Provided records: Begin
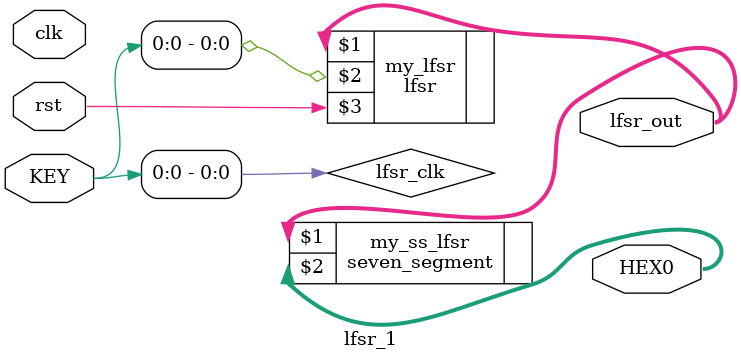
<source format=v>
module lfsr_1(input clk,
					input rst,
					input [3:0]KEY,
					output [6:0]HEX0,
					output [3:0]lfsr_out);
	
	wire lfsr_clk;
	assign lfsr_clk = KEY[0];

lfsr my_lfsr(lfsr_out,lfsr_clk,rst);

seven_segment my_ss_lfsr(lfsr_out,HEX0);

endmodule
</source>
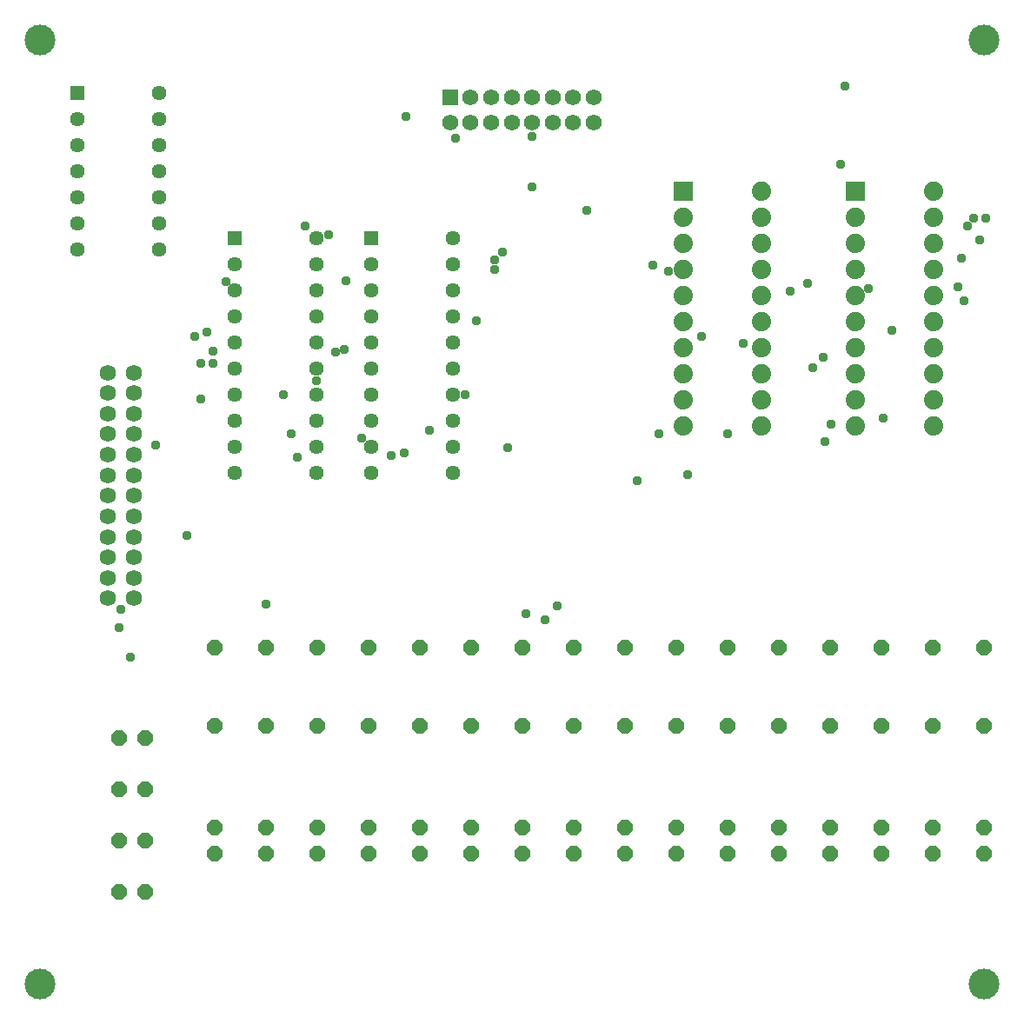
<source format=gbr>
G04 EAGLE Gerber RS-274X export*
G75*
%MOMM*%
%FSLAX34Y34*%
%LPD*%
%INSoldermask Top*%
%IPPOS*%
%AMOC8*
5,1,8,0,0,1.08239X$1,22.5*%
G01*
%ADD10R,1.441200X1.441200*%
%ADD11C,1.441200*%
%ADD12R,1.561200X1.561200*%
%ADD13C,1.561200*%
%ADD14R,1.879600X1.879600*%
%ADD15C,1.879600*%
%ADD16C,1.584200*%
%ADD17P,1.649562X8X112.500000*%
%ADD18P,1.649562X8X292.500000*%
%ADD19P,1.649562X8X22.500000*%
%ADD20C,3.003200*%
%ADD21C,0.959600*%


D10*
X229800Y766900D03*
D11*
X229800Y741500D03*
X229800Y716100D03*
X229800Y690700D03*
X229800Y665300D03*
X229800Y639900D03*
X229800Y614500D03*
X229800Y589100D03*
X229800Y563700D03*
X229800Y538300D03*
X309200Y538300D03*
X309200Y563700D03*
X309200Y589100D03*
X309200Y614500D03*
X309200Y639900D03*
X309200Y665300D03*
X309200Y690700D03*
X309200Y716100D03*
X309200Y741500D03*
X309200Y766900D03*
D10*
X362800Y766900D03*
D11*
X362800Y741500D03*
X362800Y716100D03*
X362800Y690700D03*
X362800Y665300D03*
X362800Y639900D03*
X362800Y614500D03*
X362800Y589100D03*
X362800Y563700D03*
X362800Y538300D03*
X442200Y538300D03*
X442200Y563700D03*
X442200Y589100D03*
X442200Y614500D03*
X442200Y639900D03*
X442200Y665300D03*
X442200Y690700D03*
X442200Y716100D03*
X442200Y741500D03*
X442200Y766900D03*
D12*
X439500Y903900D03*
D13*
X439500Y878900D03*
X459500Y903900D03*
X459500Y878900D03*
X479500Y903900D03*
X479500Y878900D03*
X499500Y903900D03*
X499500Y878900D03*
X519500Y903900D03*
X519500Y878900D03*
X539500Y903900D03*
X539500Y878900D03*
X559500Y903900D03*
X559500Y878900D03*
X579500Y903900D03*
X579500Y878900D03*
D14*
X834100Y812100D03*
D15*
X834100Y786700D03*
X834100Y761300D03*
X834100Y735900D03*
X834100Y710500D03*
X834100Y685100D03*
X834100Y659700D03*
X834100Y634300D03*
X834100Y608900D03*
X834100Y583500D03*
X910300Y583500D03*
X910300Y608900D03*
X910300Y634300D03*
X910300Y659700D03*
X910300Y685100D03*
X910300Y710500D03*
X910300Y735900D03*
X910300Y761300D03*
X910300Y786700D03*
X910300Y812100D03*
D14*
X666300Y812100D03*
D15*
X666300Y786700D03*
X666300Y761300D03*
X666300Y735900D03*
X666300Y710500D03*
X666300Y685100D03*
X666300Y659700D03*
X666300Y634300D03*
X666300Y608900D03*
X666300Y583500D03*
X742500Y583500D03*
X742500Y608900D03*
X742500Y634300D03*
X742500Y659700D03*
X742500Y685100D03*
X742500Y710500D03*
X742500Y735900D03*
X742500Y761300D03*
X742500Y786700D03*
X742500Y812100D03*
D10*
X76900Y907800D03*
D11*
X76900Y882400D03*
X76900Y857000D03*
X76900Y831600D03*
X76900Y806200D03*
X76900Y780800D03*
X76900Y755400D03*
X156300Y755400D03*
X156300Y780800D03*
X156300Y806200D03*
X156300Y831600D03*
X156300Y857000D03*
X156300Y882400D03*
X156300Y907800D03*
D16*
X106600Y415700D03*
X131600Y415700D03*
X106600Y435700D03*
X131600Y435700D03*
X106600Y455700D03*
X131600Y455700D03*
X106600Y475700D03*
X131600Y475700D03*
X106600Y495700D03*
X131600Y495700D03*
X106600Y515700D03*
X131600Y515700D03*
X106600Y535700D03*
X131600Y535700D03*
X106600Y555700D03*
X131600Y555700D03*
X106600Y575700D03*
X131600Y575700D03*
X106600Y595700D03*
X131600Y595700D03*
X106600Y615700D03*
X131600Y615700D03*
X106600Y635700D03*
X131600Y635700D03*
D17*
X910000Y291900D03*
X910000Y368100D03*
X860000Y291900D03*
X860000Y368100D03*
X810000Y291900D03*
X810000Y368100D03*
X760000Y291900D03*
X760000Y368100D03*
X710000Y291900D03*
X710000Y368100D03*
X660000Y291900D03*
X660000Y368100D03*
X610000Y291900D03*
X610000Y368100D03*
X560000Y291900D03*
X560000Y368100D03*
X510000Y291900D03*
X510000Y368100D03*
X460000Y291900D03*
X460000Y368100D03*
X410000Y291900D03*
X410000Y368100D03*
X360000Y291900D03*
X360000Y368100D03*
X310000Y291900D03*
X310000Y368100D03*
X260000Y291900D03*
X260000Y368100D03*
X210000Y291900D03*
X210000Y368100D03*
X960000Y291900D03*
X960000Y368100D03*
D18*
X910000Y192700D03*
X910000Y167300D03*
X860000Y192700D03*
X860000Y167300D03*
X810000Y192700D03*
X810000Y167300D03*
X760000Y192700D03*
X760000Y167300D03*
X710000Y192700D03*
X710000Y167300D03*
X660000Y192700D03*
X660000Y167300D03*
X610000Y192700D03*
X610000Y167300D03*
X560000Y192700D03*
X560000Y167300D03*
X510000Y192700D03*
X510000Y167300D03*
X460000Y192700D03*
X460000Y167300D03*
X410000Y192700D03*
X410000Y167300D03*
X360000Y192700D03*
X360000Y167300D03*
X310000Y192700D03*
X310000Y167300D03*
X260000Y192700D03*
X260000Y167300D03*
X210000Y192700D03*
X210000Y167300D03*
X960000Y192700D03*
X960000Y167300D03*
D19*
X117300Y280000D03*
X142700Y280000D03*
X117300Y230000D03*
X142700Y230000D03*
X117300Y180000D03*
X142700Y180000D03*
X117300Y130000D03*
X142700Y130000D03*
D20*
X40000Y40000D03*
X960000Y40000D03*
X960000Y960000D03*
X40000Y960000D03*
D21*
X182880Y477012D03*
X382524Y554736D03*
X495300Y562356D03*
X792480Y640080D03*
X803148Y650748D03*
X787908Y722376D03*
X309372Y627888D03*
X336804Y658368D03*
X208788Y644652D03*
X277368Y614172D03*
X454152Y614172D03*
X419100Y579120D03*
X152400Y565404D03*
X196596Y609600D03*
X196596Y644652D03*
X208788Y656844D03*
X118872Y405384D03*
X445008Y864108D03*
X637032Y740664D03*
X483108Y745236D03*
X621792Y530352D03*
X643128Y576072D03*
X725424Y664464D03*
X483108Y736092D03*
X652272Y734568D03*
X220980Y723900D03*
X128016Y358140D03*
X464820Y685800D03*
X573024Y794004D03*
X670560Y536448D03*
X710184Y576072D03*
X202692Y675132D03*
X298704Y778764D03*
X117348Y387096D03*
X190500Y670560D03*
X847344Y717804D03*
X260604Y409956D03*
X771144Y714756D03*
X291084Y553212D03*
X327660Y655320D03*
X321564Y769620D03*
X819912Y838200D03*
X338328Y725424D03*
X396240Y885444D03*
X937260Y746760D03*
X861060Y591312D03*
X870204Y676656D03*
X490728Y752856D03*
X810768Y585216D03*
X519684Y816864D03*
X519684Y865632D03*
X961644Y786384D03*
X684276Y670560D03*
X804672Y568452D03*
X955548Y765048D03*
X353568Y571500D03*
X513588Y400812D03*
X824484Y914400D03*
X949452Y786384D03*
X940308Y705612D03*
X394716Y557784D03*
X544068Y408432D03*
X943356Y778764D03*
X934212Y719328D03*
X531876Y394716D03*
X284988Y576072D03*
M02*

</source>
Provided records: End
_Task prompt:_ What is the count of lines in the data above containing the string "input"? Write the number and nothing else.

_Answer to this exercise:_ 3